Records shown:
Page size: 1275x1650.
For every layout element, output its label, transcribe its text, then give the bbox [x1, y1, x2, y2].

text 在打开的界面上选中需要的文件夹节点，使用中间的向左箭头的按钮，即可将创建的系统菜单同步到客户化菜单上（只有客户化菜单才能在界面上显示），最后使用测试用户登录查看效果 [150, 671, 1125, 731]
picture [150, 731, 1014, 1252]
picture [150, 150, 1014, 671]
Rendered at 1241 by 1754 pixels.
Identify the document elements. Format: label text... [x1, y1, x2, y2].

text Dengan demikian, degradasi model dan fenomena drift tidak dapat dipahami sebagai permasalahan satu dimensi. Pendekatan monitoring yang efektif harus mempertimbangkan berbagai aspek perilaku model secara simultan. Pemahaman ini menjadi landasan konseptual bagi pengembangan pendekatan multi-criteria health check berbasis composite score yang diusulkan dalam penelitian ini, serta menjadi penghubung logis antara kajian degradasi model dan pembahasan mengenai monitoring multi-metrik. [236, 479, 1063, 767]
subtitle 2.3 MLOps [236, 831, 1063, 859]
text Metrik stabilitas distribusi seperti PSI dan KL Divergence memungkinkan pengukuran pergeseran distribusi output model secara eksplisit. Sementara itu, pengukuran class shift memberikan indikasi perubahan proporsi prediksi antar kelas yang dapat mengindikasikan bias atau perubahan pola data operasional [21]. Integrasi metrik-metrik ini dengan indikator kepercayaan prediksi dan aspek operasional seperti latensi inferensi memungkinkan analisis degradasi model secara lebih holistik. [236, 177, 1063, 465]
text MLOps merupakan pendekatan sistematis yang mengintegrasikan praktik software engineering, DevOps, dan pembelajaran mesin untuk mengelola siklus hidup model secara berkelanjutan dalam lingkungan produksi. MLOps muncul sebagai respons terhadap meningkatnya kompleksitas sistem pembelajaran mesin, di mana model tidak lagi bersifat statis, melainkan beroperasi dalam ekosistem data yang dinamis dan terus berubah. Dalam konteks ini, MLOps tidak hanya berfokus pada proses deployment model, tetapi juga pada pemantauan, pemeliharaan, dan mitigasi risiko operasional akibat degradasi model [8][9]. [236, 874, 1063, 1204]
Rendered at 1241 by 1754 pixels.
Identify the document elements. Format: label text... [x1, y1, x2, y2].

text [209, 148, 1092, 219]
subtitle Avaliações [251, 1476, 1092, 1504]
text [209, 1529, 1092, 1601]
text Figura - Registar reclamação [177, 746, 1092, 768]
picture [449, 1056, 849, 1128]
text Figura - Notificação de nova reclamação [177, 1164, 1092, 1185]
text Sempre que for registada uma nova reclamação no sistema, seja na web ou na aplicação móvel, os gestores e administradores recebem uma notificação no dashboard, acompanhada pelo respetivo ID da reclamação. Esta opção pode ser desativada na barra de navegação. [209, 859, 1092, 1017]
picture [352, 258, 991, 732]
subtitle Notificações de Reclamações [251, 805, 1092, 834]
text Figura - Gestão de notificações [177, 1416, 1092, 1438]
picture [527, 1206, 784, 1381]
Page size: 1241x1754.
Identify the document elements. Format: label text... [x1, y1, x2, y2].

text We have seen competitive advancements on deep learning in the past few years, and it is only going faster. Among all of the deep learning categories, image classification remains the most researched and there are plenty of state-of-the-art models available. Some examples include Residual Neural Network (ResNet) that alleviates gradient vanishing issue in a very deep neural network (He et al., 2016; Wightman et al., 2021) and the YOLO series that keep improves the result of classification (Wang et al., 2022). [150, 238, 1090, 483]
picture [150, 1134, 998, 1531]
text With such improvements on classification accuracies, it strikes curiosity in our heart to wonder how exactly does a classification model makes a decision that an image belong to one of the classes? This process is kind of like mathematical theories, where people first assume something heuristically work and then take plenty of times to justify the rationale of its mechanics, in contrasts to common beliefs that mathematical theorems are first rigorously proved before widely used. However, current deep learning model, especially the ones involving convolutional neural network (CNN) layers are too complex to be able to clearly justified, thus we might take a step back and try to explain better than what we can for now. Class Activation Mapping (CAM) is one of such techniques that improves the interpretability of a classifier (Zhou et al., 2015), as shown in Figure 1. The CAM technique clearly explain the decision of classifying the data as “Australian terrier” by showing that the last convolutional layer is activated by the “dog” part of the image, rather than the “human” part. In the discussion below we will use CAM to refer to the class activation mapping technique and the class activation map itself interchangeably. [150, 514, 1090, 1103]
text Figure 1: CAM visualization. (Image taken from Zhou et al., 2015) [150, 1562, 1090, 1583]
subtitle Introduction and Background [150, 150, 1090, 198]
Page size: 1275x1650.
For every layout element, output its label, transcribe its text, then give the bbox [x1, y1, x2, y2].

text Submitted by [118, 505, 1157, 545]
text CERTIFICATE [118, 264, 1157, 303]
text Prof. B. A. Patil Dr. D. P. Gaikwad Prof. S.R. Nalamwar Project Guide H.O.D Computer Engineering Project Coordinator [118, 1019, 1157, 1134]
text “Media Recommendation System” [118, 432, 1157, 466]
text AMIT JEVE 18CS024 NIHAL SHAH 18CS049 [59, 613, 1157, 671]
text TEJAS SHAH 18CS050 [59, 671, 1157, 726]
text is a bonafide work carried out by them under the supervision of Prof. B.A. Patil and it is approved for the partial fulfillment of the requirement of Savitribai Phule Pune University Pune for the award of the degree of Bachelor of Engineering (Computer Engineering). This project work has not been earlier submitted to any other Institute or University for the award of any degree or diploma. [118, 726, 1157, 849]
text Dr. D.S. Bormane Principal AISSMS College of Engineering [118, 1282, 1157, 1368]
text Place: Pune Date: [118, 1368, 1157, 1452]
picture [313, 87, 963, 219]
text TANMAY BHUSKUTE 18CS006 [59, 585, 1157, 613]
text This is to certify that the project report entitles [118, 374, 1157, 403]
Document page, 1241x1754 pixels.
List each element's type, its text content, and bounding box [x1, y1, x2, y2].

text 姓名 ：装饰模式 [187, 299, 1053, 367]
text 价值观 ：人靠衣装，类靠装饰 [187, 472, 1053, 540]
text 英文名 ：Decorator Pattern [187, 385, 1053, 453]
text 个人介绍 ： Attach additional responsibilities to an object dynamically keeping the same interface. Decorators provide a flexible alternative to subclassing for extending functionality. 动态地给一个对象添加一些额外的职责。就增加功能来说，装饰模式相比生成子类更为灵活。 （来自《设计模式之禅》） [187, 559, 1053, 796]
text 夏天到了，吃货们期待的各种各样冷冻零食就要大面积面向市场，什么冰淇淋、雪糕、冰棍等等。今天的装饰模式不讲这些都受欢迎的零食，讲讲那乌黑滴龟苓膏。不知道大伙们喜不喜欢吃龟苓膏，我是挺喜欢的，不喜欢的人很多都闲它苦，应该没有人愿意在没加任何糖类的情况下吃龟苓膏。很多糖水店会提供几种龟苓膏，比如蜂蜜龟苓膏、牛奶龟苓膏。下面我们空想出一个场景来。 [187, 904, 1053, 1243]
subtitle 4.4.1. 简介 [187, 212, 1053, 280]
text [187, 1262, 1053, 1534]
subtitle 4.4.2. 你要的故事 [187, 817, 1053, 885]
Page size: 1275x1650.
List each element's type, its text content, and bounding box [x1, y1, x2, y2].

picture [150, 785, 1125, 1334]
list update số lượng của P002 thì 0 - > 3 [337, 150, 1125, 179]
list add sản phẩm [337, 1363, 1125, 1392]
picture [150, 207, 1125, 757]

To do: Read the material above and copy out each line holding "Prof".

Written answer:
text Prof. B. A. Patil Dr. D. P. Gaikwad Prof. S.R. Nalamwar Project Guide H.O.D Computer Engineering Project Coordinator [118, 1019, 1157, 1134]
text is a bonafide work carried out by them under the supervision of Prof. B.A. Patil and it is approved for the partial fulfillment of the requirement of Savitribai Phule Pune University Pune for the award of the degree of Bachelor of Engineering (Computer Engineering). This project work has not been earlier submitted to any other Institute or University for the award of any degree or diploma. [118, 726, 1157, 849]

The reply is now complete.